| WHAT IS EXPECTED |
What you return should be the complete data below, word for word, with no pictures in it.

■ ■ ■ ■ ■

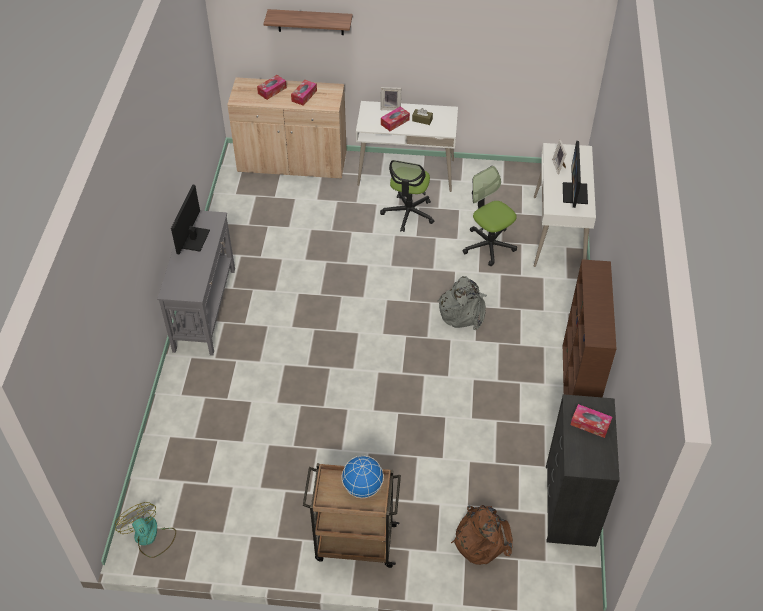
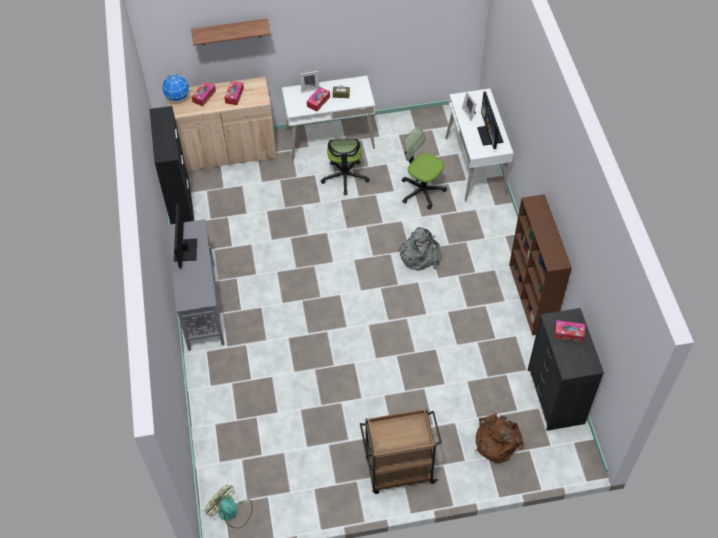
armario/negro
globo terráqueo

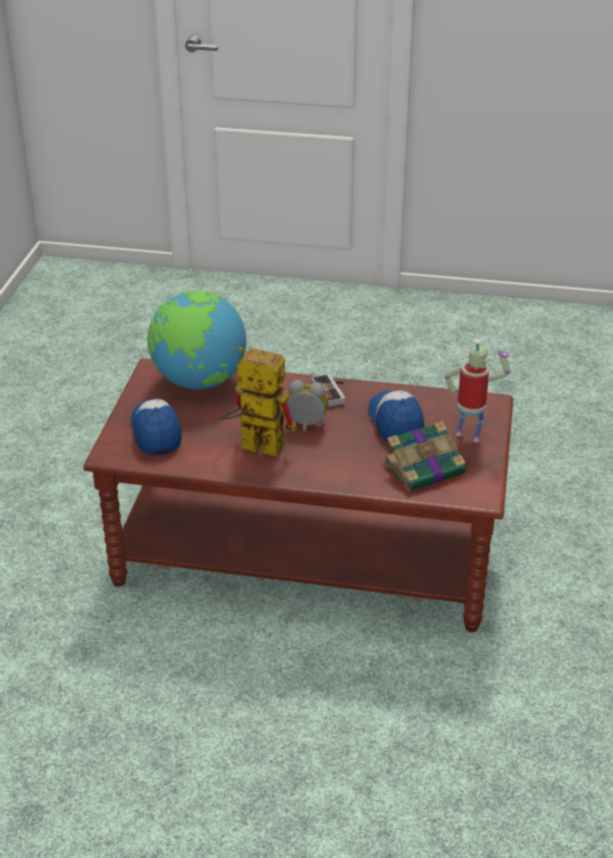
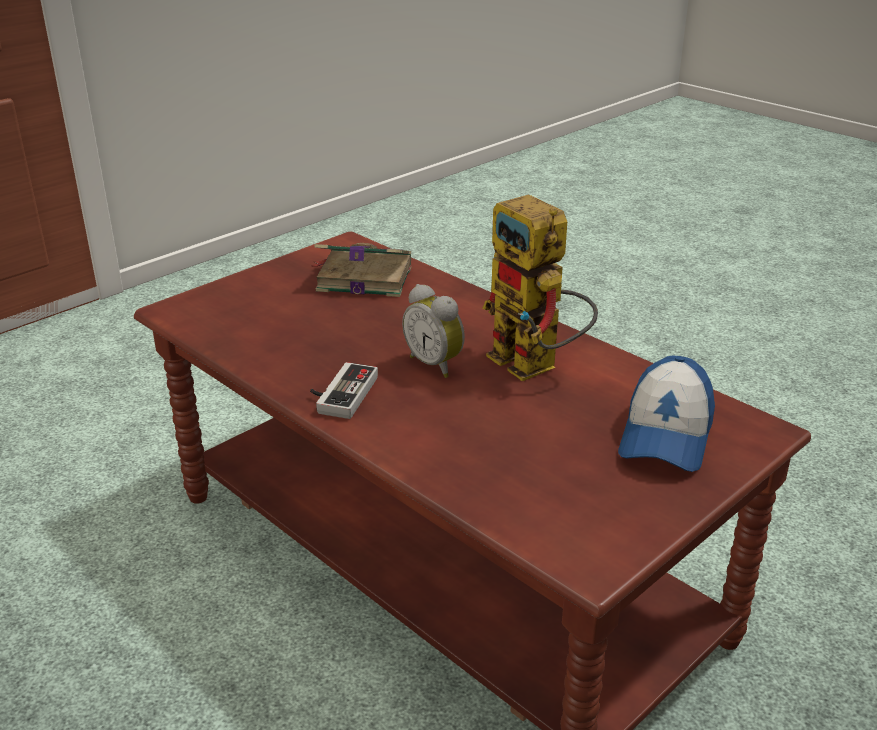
globo terráqueo
gorra (2nd from left in the first image)
robot de juguete (2nd from left in the first image)

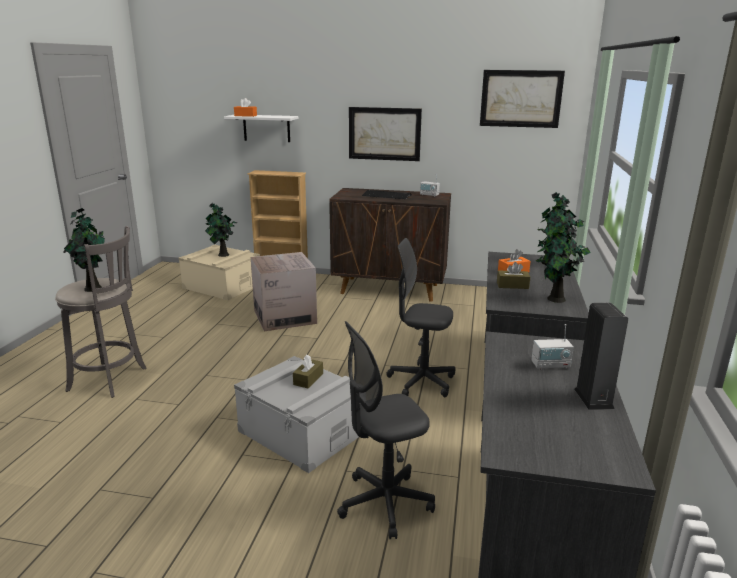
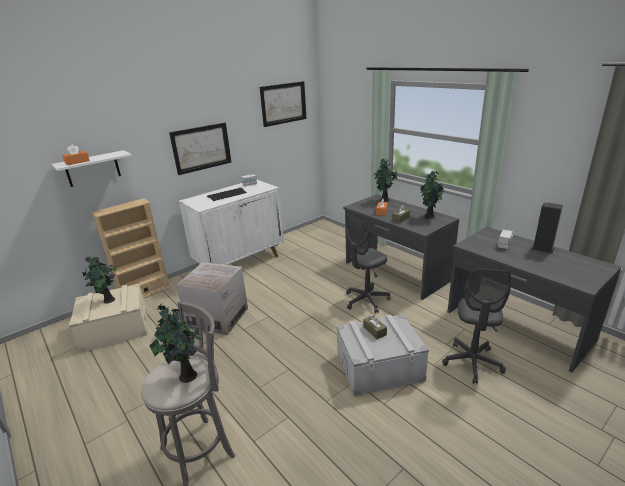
armario/blanco

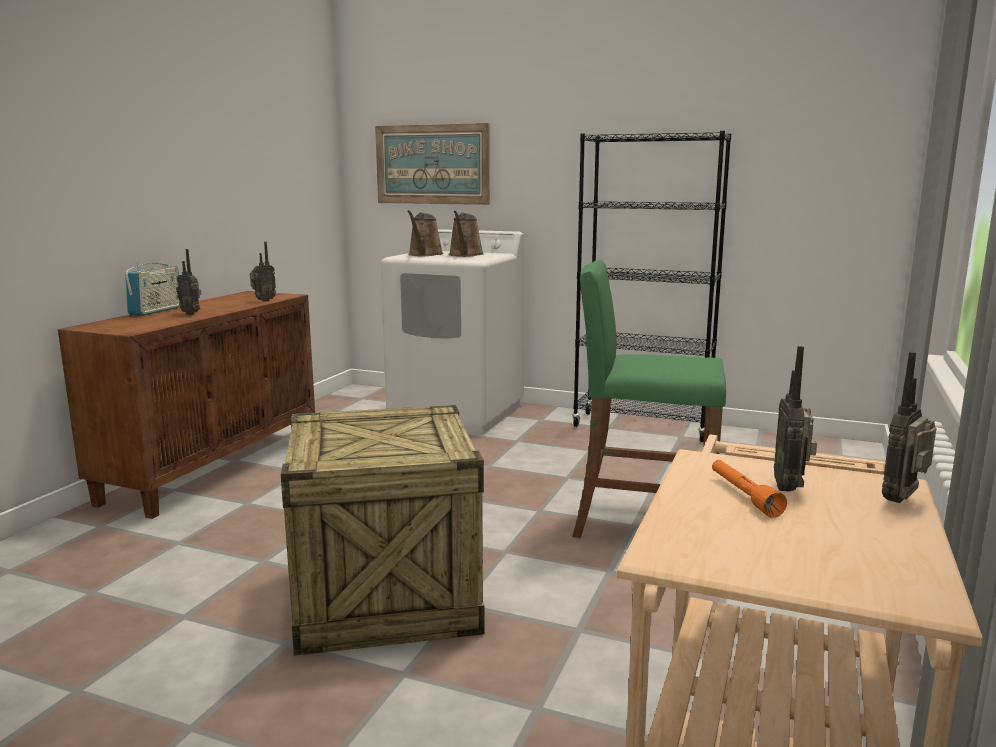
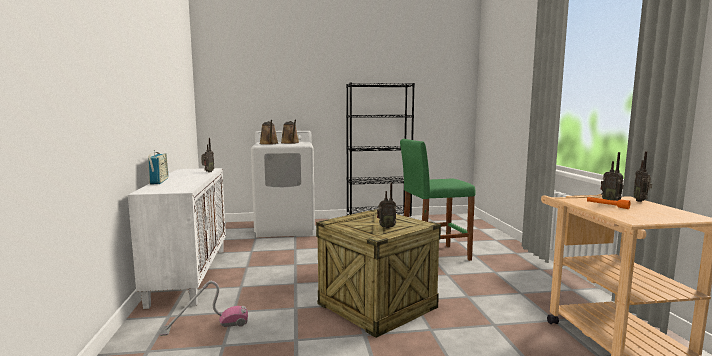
cuadro
aspiradora
radio (3rd from left)
armario/blanco

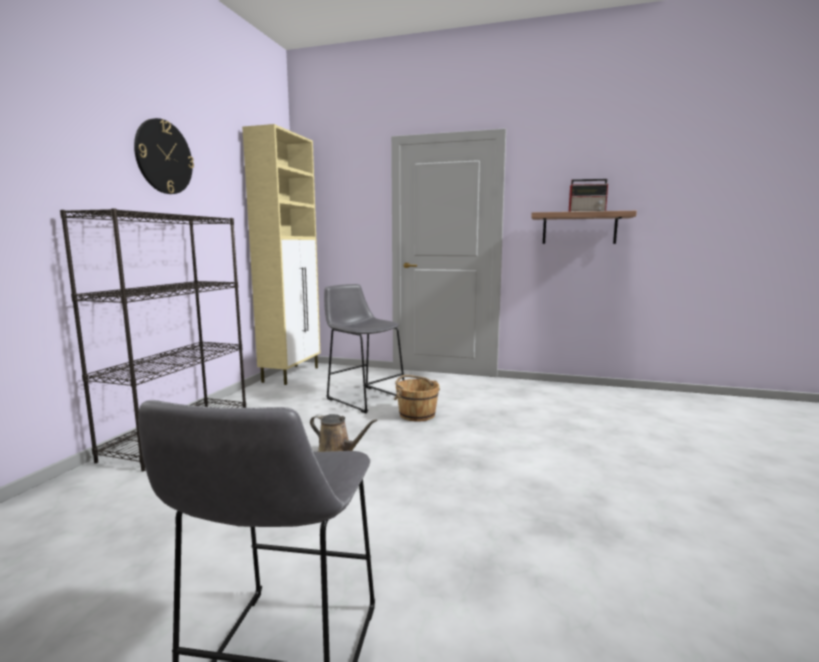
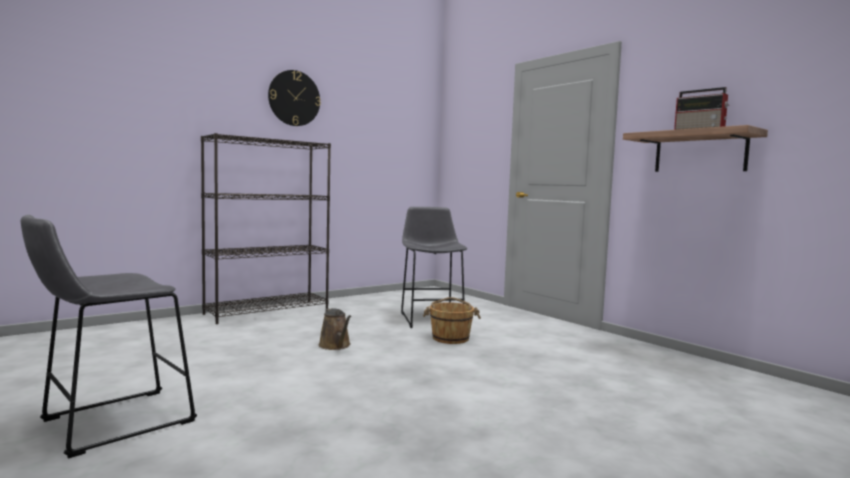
armario/beis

■ ■ ■ ■ ■

| WRITTEN ANSWER |
armario/negro
globo terráqueo

globo terráqueo
gorra (2nd from left in the first image)
robot de juguete (2nd from left in the first image)

armario/blanco

cuadro
aspiradora
radio (3rd from left)
armario/blanco

armario/beis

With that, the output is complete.